Indeed, Temasek appears to be putting its money where its mouth is. In April, Singapore’s Maritime Ports Authority signed a memorandum of understanding with Singapore’s Temasek to explore decarbonization opportunities with the state investor and companies in its portfolio. Sembcorp also pledged S$10 million to establish a Singapore maritime decarbonization centre that will fund maritime decarbonization research and technology development projects, including reducing emissions in port operations and shipping and exploring low carbon ship fuels.
In the bid for net zero, carbon negative technologies are also being explored. As a voracious venture capital investor, Temasek is funneling liquidity to firms with innovative solutions to climate change and food security.
Like MIC, it is taking a close look at CCUS and the hydrogen economy. Last month, it entered into a definitive agreement with Nanofilm Technologies to create Sydrogen Energy, which will market parts used in the production of fuel cells and electrolyser systems in hydrogen production. Nanofilm claims that its solutions can drastically cut the cost and improve the durability of technology that is necessary for the development of the hydrogen economy.

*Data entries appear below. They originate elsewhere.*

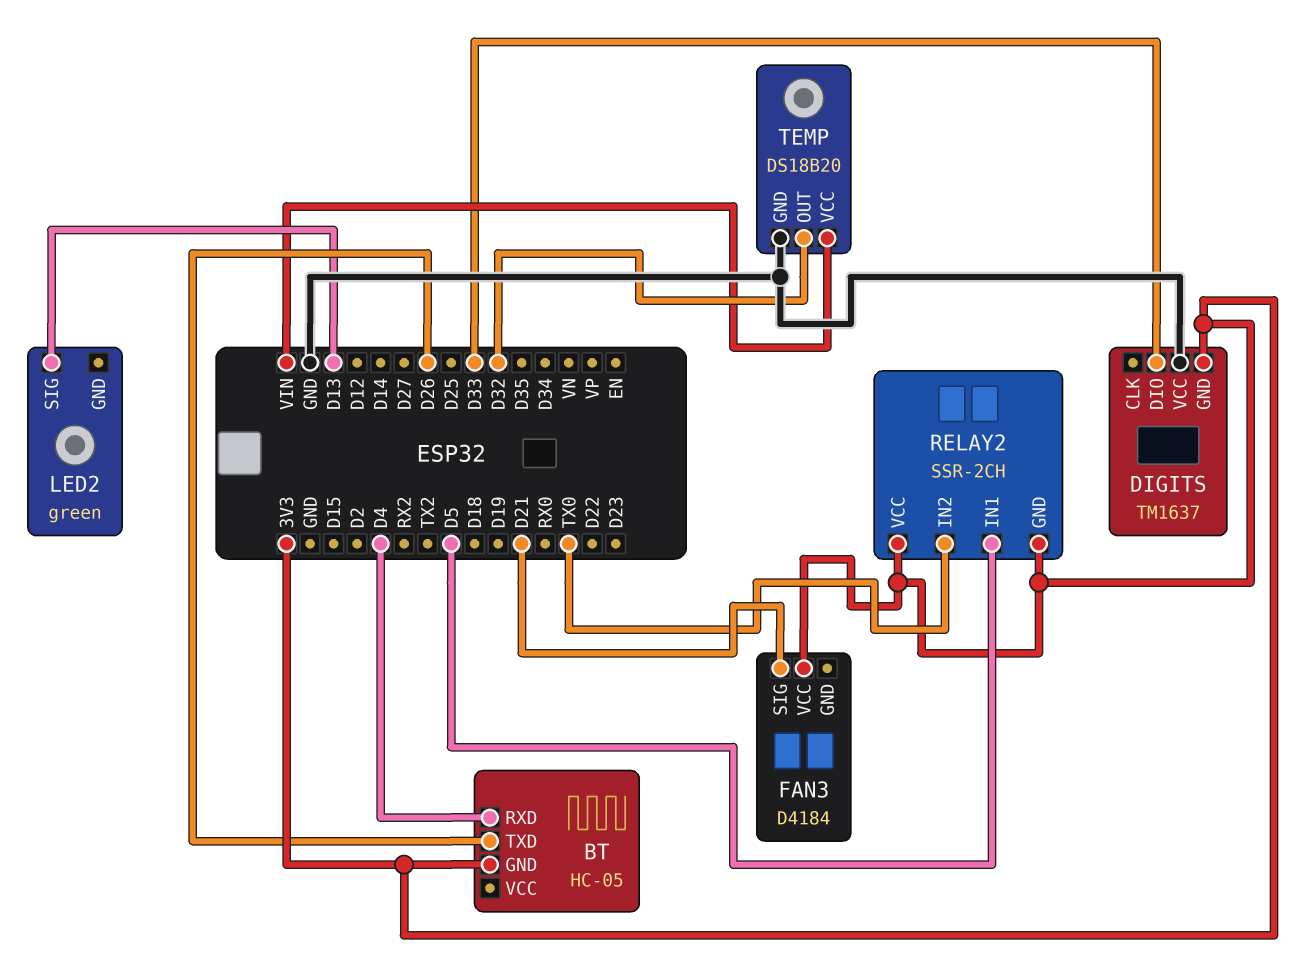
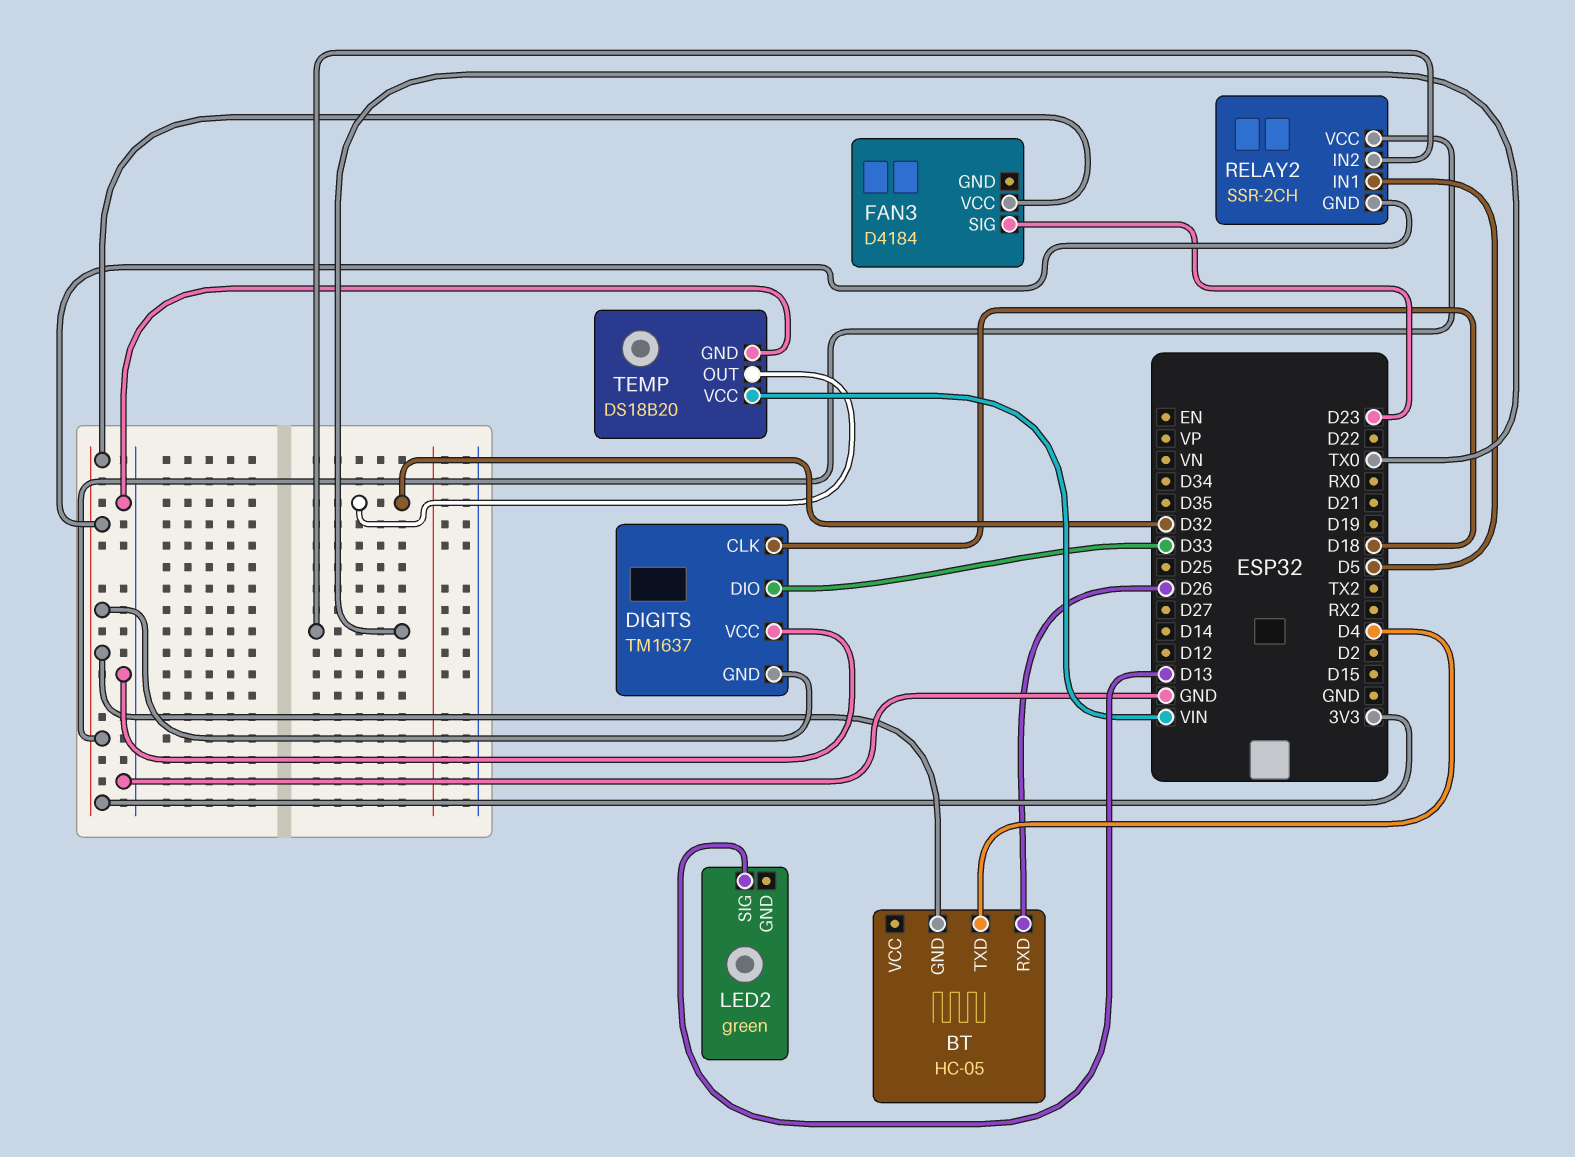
BT pin RXD: D4 -> D26
BT pin TXD: D26 -> D4
DIGITS pin CLK: none -> D18
FAN3 pin SIG: D21 -> D23

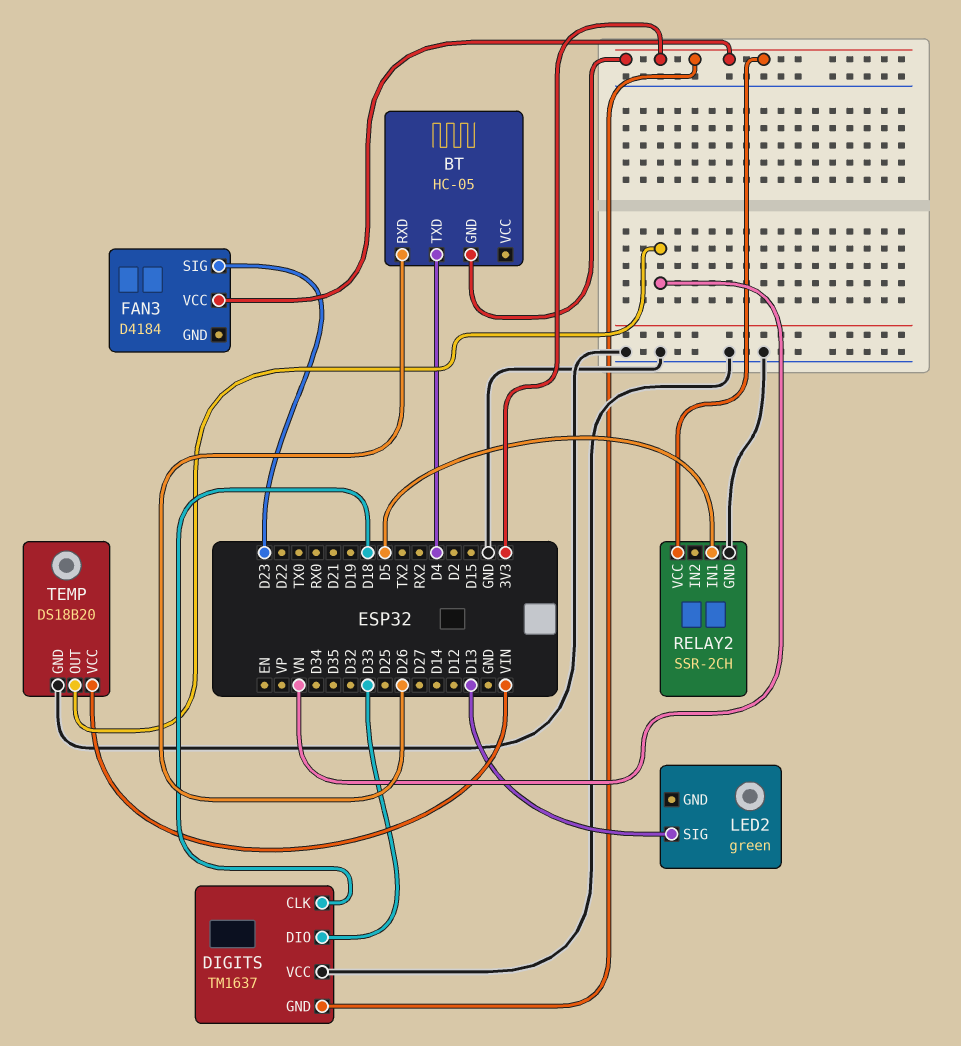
RELAY2 pin GND: 3V3 -> GND
RELAY2 pin IN2: TX0 -> none
TEMP pin OUT: D32 -> VN

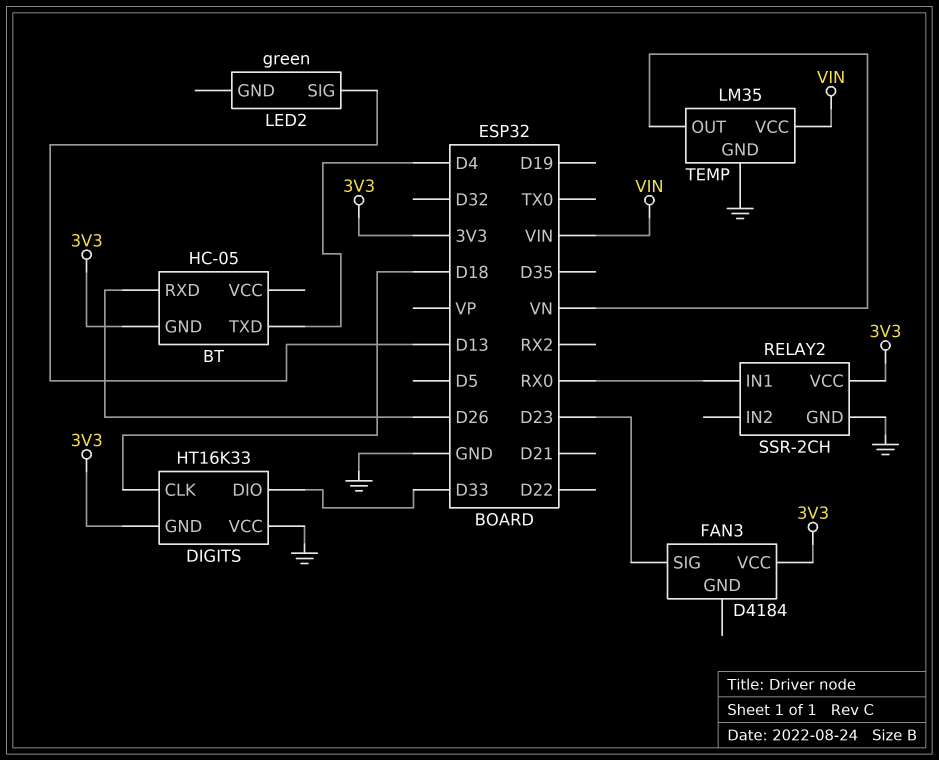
DIGITS: TM1637 -> HT16K33
RELAY2 pin IN1: D5 -> RX0
TEMP: DS18B20 -> LM35

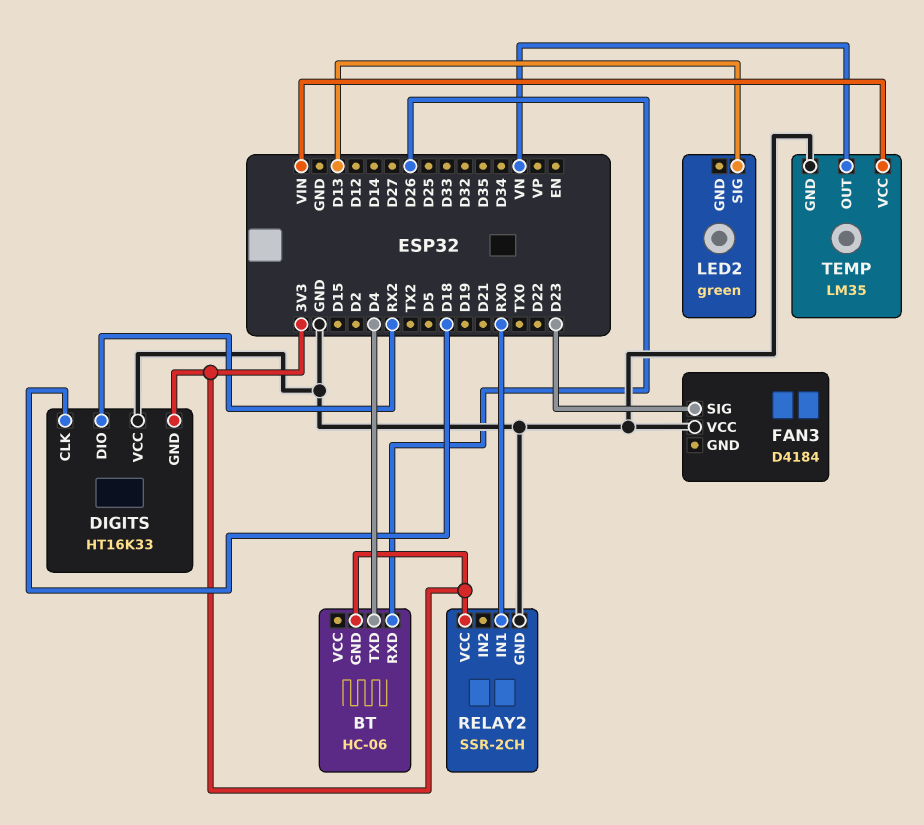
BT: HC-05 -> HC-06
DIGITS pin DIO: D33 -> RX2
FAN3 pin VCC: 3V3 -> GND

Agtech is another focus of Temasek’s sustainability agenda. Singapore itself has a vibrant agritech start-up ecosystem as the island nation’s government seeks to strengthen its food resilience and achieving its “30 by 30” goal – which is to produce 30% of its nutritional needs locally by 2030, up from less than 10% in 2020. Temasek’s investments in agritech has ranged from startups to public companies and included alternative proteins, vertical farming and biotech.
Temasek was one of four leading state-owned investors that threw their weight behind the Brookfield Global Transition Fund last month to invest in clean energy and bolster the Paris climate commitment of net zero by 2050. Temasek and Canadian public pension fund OTPP came on board as founding partners, committing “significant capital” in the fund as well as planning to invest alongside it. Two other Canadian PPFs – PSP Investments and IMCO – have also committed as “meaningful” investors in the fund, which has an initial close of US$7 billion, with a hard cap of US$12.5 billion. The huge financial commitments indicate the weight Temasek is giving to energy transition in the drive towards net zero. The fund will invest in scaling up renewables and transforming carbon-intensive businesses.